=== Supplied entries ===

- Opening Delimiter -

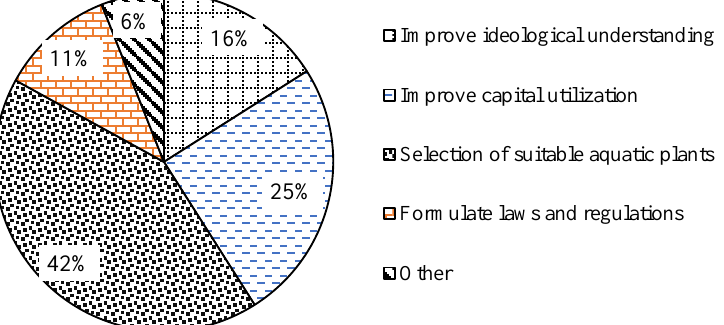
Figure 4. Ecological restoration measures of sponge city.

- Closing Delimiter -
- Opening Delimiter -

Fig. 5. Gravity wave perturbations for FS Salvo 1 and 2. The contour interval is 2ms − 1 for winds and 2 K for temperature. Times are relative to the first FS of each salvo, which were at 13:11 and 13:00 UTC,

- Closing Delimiter -
- Opening Delimiter -

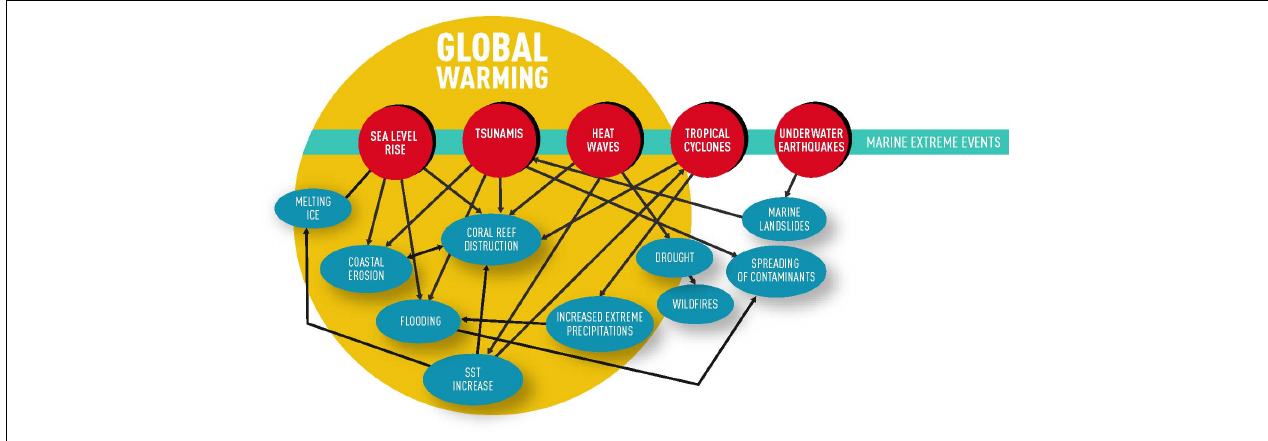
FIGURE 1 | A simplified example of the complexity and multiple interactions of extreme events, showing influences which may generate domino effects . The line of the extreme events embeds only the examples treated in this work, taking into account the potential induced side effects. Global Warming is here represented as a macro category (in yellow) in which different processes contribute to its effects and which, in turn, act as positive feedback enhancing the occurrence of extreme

- Closing Delimiter -

=== What you will do ===
Your task is to copy each line from the material above that includes the word "which".

=== Written solution ===
Fig. 5. Gravity wave perturbations for FS Salvo 1 and 2. The contour interval is 2ms − 1 for winds and 2 K for temperature. Times are relative to the first FS of each salvo, which were at 13:11 and 13:00 UTC,
FIGURE 1 | A simplified example of the complexity and multiple interactions of extreme events, showing influences which may generate domino effects . The line of the extreme events embeds only the examples treated in this work, taking into account the potential induced side effects. Global Warming is here represented as a macro category (in yellow) in which different processes contribute to its effects and which, in turn, act as positive feedback enhancing the occurrence of extreme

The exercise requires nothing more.